LOS ANGELES (Reuters) - Southern California Edison will not be able to pass on to its customers up to $30 million in costs to join a study of whether petroleum coke, an oil refinery byproduct, can be turned into a clean, low-carbon fuel for power plants.
But the electric power supplier might be able to be compensated later.
Southern California Edison wants to join a study by a joint venture of BP Plc and Rio Tinto — global oil and mining giants, respectively — but California’s utility regulator said no on Friday to its proposal to charge higher electricity rates to pay for it.

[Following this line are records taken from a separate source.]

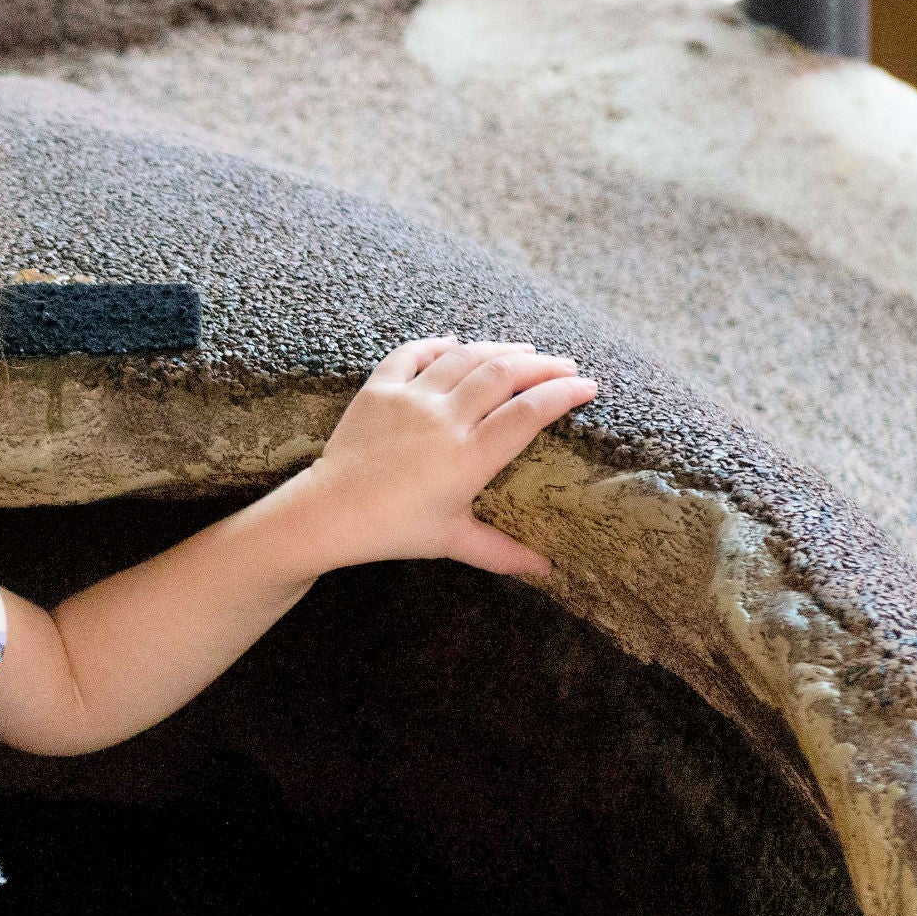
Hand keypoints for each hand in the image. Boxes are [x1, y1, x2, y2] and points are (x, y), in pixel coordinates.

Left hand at [271, 338, 597, 579]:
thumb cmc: (393, 530)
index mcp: (469, 457)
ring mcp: (411, 400)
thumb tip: (545, 571)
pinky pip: (413, 353)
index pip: (528, 415)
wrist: (329, 514)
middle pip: (505, 376)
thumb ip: (501, 552)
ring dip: (499, 350)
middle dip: (543, 366)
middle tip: (565, 365)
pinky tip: (457, 344)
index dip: (563, 395)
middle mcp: (445, 420)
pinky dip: (439, 344)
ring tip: (524, 351)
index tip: (587, 387)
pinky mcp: (379, 389)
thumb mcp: (451, 541)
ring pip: (465, 358)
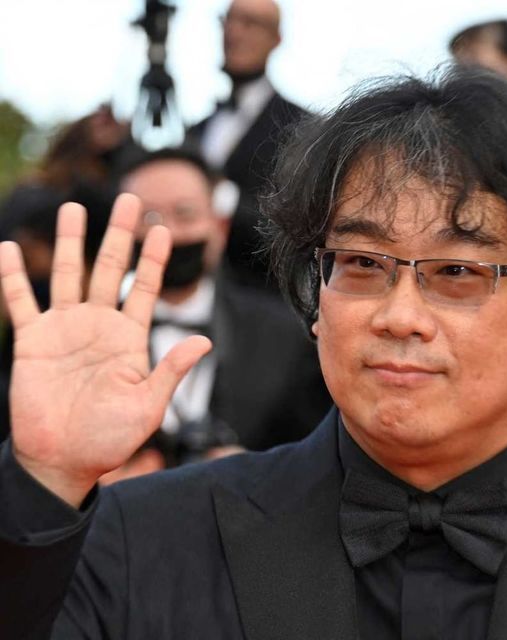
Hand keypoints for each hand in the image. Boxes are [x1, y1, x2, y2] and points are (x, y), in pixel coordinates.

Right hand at [0, 194, 210, 506]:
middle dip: (119, 235)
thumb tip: (204, 341)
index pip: (144, 287)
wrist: (64, 459)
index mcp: (129, 338)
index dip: (153, 259)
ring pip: (68, 275)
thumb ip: (171, 370)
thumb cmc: (110, 437)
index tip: (163, 228)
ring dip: (72, 242)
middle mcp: (99, 326)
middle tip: (130, 200)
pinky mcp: (32, 341)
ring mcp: (64, 330)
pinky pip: (19, 302)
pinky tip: (9, 247)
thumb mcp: (148, 405)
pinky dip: (13, 277)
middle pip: (110, 269)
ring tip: (75, 208)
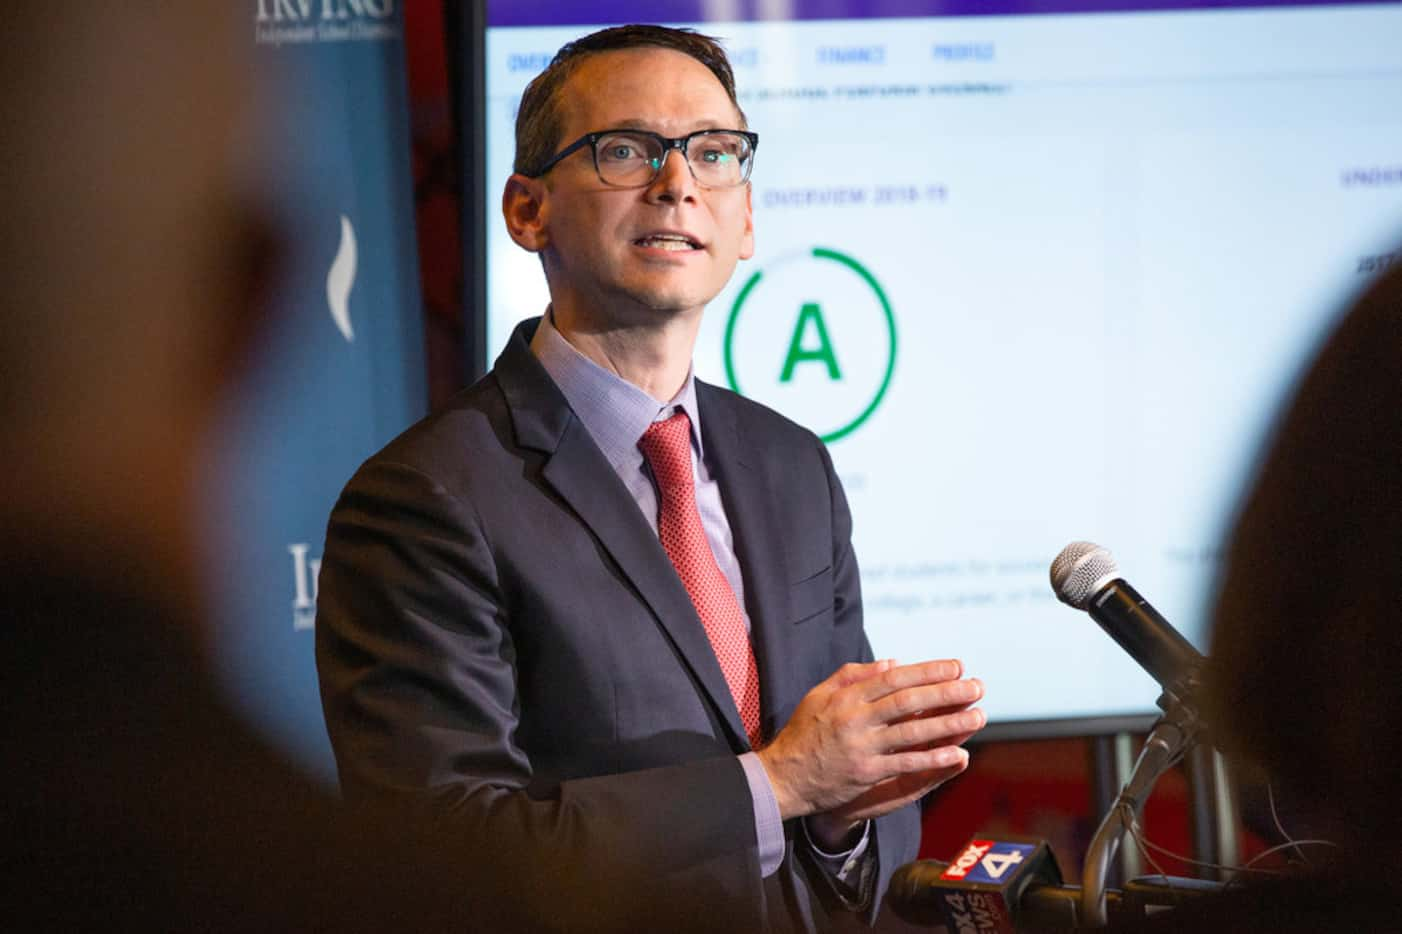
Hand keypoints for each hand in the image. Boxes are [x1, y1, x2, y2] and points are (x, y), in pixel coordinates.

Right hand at [756, 659, 983, 841]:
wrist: (783, 777)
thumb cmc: (803, 733)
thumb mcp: (818, 695)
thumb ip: (853, 675)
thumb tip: (892, 662)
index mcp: (846, 697)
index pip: (894, 678)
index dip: (927, 671)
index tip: (956, 667)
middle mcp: (855, 719)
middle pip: (908, 701)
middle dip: (946, 693)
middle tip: (977, 687)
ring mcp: (861, 746)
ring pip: (912, 732)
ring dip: (949, 724)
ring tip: (978, 716)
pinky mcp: (865, 773)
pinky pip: (905, 764)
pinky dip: (932, 758)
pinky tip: (956, 753)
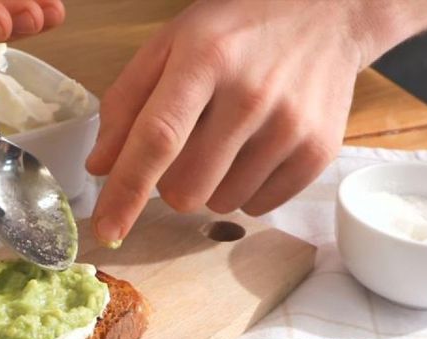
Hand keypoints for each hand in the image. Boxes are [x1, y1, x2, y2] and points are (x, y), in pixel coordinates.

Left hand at [85, 0, 383, 243]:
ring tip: (229, 137)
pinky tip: (256, 146)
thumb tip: (100, 166)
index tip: (106, 229)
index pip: (158, 138)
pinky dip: (246, 188)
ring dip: (211, 184)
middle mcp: (251, 95)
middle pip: (186, 188)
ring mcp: (290, 126)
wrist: (326, 12)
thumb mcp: (170, 44)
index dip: (126, 191)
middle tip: (187, 146)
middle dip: (171, 183)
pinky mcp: (317, 152)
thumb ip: (127, 102)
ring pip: (220, 203)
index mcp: (205, 60)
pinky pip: (258, 207)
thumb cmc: (237, 29)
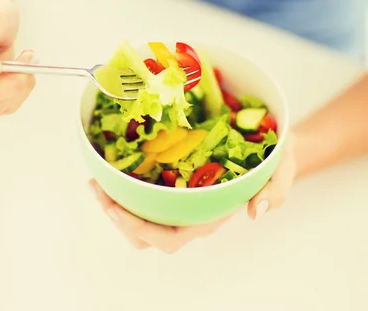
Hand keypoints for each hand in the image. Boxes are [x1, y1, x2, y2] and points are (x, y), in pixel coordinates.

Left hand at [91, 134, 295, 252]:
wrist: (271, 144)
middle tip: (98, 189)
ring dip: (116, 202)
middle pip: (147, 235)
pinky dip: (126, 185)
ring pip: (142, 217)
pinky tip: (114, 165)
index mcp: (211, 215)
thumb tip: (257, 212)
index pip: (172, 237)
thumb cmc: (274, 159)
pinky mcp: (176, 181)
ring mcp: (181, 198)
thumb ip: (276, 189)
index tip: (115, 209)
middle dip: (118, 218)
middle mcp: (191, 212)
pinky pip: (146, 192)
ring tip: (97, 180)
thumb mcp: (283, 167)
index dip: (141, 230)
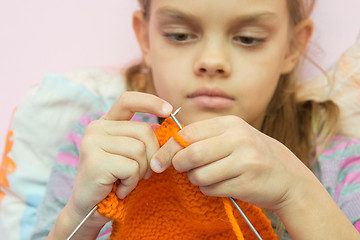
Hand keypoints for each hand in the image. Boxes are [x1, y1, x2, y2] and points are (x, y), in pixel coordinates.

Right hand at [67, 92, 172, 227]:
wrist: (90, 209)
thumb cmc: (114, 181)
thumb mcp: (131, 156)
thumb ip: (143, 139)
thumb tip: (163, 127)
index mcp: (106, 124)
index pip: (127, 101)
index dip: (150, 101)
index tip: (169, 110)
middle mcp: (96, 128)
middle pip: (144, 131)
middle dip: (152, 156)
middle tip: (141, 174)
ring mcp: (92, 142)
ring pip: (140, 150)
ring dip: (140, 172)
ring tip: (125, 182)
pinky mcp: (95, 160)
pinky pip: (131, 167)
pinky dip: (131, 183)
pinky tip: (119, 190)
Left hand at [151, 115, 315, 210]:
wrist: (287, 177)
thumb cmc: (251, 155)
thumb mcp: (231, 137)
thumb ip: (204, 137)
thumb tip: (168, 146)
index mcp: (230, 123)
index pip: (188, 133)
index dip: (169, 147)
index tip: (159, 160)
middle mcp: (238, 138)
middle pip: (191, 154)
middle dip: (179, 165)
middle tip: (181, 169)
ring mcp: (245, 160)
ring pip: (199, 174)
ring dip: (196, 180)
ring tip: (208, 177)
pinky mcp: (246, 182)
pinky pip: (212, 189)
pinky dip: (209, 190)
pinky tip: (221, 185)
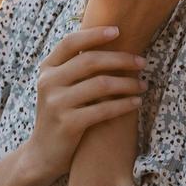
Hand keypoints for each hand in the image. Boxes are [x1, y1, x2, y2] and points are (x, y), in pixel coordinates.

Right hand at [22, 24, 148, 178]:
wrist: (43, 154)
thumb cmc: (60, 116)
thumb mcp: (59, 88)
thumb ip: (74, 68)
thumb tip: (109, 43)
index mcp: (47, 69)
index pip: (70, 42)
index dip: (94, 34)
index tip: (118, 31)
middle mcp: (48, 83)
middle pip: (90, 60)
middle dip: (120, 59)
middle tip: (142, 62)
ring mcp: (56, 103)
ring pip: (101, 84)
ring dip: (127, 83)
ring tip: (142, 85)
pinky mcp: (68, 123)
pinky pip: (103, 109)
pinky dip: (124, 104)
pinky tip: (136, 103)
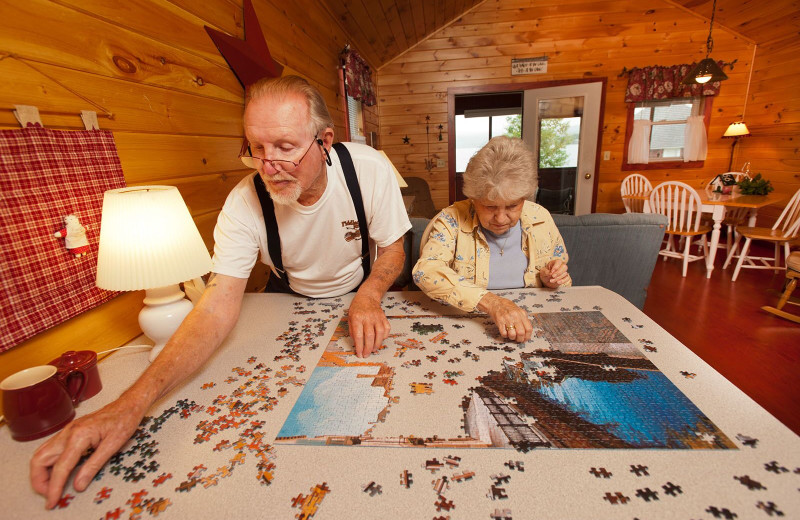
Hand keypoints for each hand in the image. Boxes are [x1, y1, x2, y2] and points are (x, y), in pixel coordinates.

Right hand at [30, 396, 145, 508]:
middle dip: (39, 480)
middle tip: (49, 494)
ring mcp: (67, 431)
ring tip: (51, 486)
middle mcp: (68, 432)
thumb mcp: (113, 445)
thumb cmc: (124, 421)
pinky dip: (47, 463)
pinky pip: (49, 449)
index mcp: (79, 435)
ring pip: (41, 454)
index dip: (54, 487)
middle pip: (40, 459)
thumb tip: (78, 484)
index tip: (53, 501)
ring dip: (41, 472)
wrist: (127, 405)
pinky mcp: (69, 432)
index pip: (60, 467)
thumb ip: (94, 465)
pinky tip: (56, 472)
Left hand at [347, 291, 389, 357]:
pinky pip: (387, 329)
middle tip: (366, 354)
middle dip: (368, 348)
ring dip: (377, 344)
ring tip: (373, 350)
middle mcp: (368, 317)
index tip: (359, 354)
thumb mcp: (350, 318)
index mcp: (357, 318)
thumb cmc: (357, 308)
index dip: (359, 347)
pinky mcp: (384, 317)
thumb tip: (356, 344)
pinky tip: (380, 340)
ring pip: (380, 333)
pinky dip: (385, 337)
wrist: (367, 296)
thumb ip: (352, 331)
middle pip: (369, 336)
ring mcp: (377, 317)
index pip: (358, 335)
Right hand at [476, 292, 531, 342]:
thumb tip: (527, 332)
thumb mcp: (519, 311)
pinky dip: (505, 335)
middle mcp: (515, 316)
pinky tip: (505, 333)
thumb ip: (524, 319)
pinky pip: (504, 333)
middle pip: (521, 333)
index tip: (526, 339)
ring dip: (512, 338)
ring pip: (512, 334)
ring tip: (511, 336)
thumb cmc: (507, 307)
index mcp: (521, 314)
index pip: (528, 328)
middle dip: (520, 339)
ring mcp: (507, 319)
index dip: (528, 336)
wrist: (496, 303)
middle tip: (518, 339)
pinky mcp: (499, 322)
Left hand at [539, 259, 569, 287]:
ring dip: (558, 278)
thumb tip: (550, 273)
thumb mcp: (542, 272)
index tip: (551, 272)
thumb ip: (546, 272)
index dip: (556, 266)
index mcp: (555, 262)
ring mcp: (564, 272)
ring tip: (551, 281)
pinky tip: (558, 282)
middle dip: (558, 272)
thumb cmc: (545, 274)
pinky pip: (567, 278)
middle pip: (564, 267)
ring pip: (565, 273)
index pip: (558, 262)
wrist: (546, 281)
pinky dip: (563, 280)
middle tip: (553, 276)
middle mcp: (561, 266)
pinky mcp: (566, 277)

The goal is to build the first utility-scale U.S. power plant to turn pet coke into hydrogen and store carbon emissions underground.
While the California Public Utilities Commission’s members said they like the idea of carbon capture and storage, they did not agree to allow Southern California Edison to recover $30 million in costs of a feasibility study through higher electricity rates.
Instead, if the utility joins the BP/Rio Tinto project, called Hydrogen Energy International, it can keep track of its costs of a feasibility study, up to $30 million, with a chance to be compensated later, the commission decided.
A spokesman said the utility is studying the commission decision. Southern California Edison, the primary subsidiary of Edison International, is the second-largest electric utility in the United States, with more than 4.8 million customers.
CPUC President Michael Peevey encouraged PG&E and Sempra Energy, owners of the state’s other big investor-owned utilities, to participate in the project.
“If California’s utilities work together, the costs and risks of this and other carbon capture projects can be shared broadly so that the benefits can be realized by all Californians,” Peevey said, including “commercializing carbon capture and storage technology.”
Petroleum coke is the bottom of the barrel of what is produced at a dozen California oil refineries, including one owned by BP in Carson, near Los Angeles.
California refiners ship petroleum coke, which has the same chemical characteristics as coal, to China where it is burned at power plants, releasing CO2 into the air.
The BP-Rio Tinto venture seeks to build a utility-scale, 390-megawatt power plant at the oilfields of Kern County north of Los Angeles that will make electricity by burning hydrogen made from petroleum coke. Along with hydrogen, the process would create carbon dioxide, which would be injected into Occidental Petroleum oilfields to increase oil production.
This would cut 90 percent of the CO2 emissions, cutting 2 million tons a year, the BP/Rio Tinto joint venture says.
The method is experimental. However, gasifying coal and injecting emissions underground is a cornerstone of an effort by the coal industry and U.S. utilities to prove coal can remain a key to power production.
Half the power generated in the United States and a fifth of the power delivered in California comes from burning coal.
Coal is cheap and abundant, but making electricity with coal also creates 40 percent of U.S. greenhouse gas emissions.
BP and Rio Tinto created their joint venture in 2007 in hopes of making carbon capture and storage viable.
They want to start construction on the Kern County power plant in 2011 and finish it in 2014, according to the website of Hydrogen Energy International.
An effort to start a pet coke/hydrogen production plant at the BP oil refinery in Carson near Los Angeles was dropped when it was seen as too far from the oilfields in Kern County.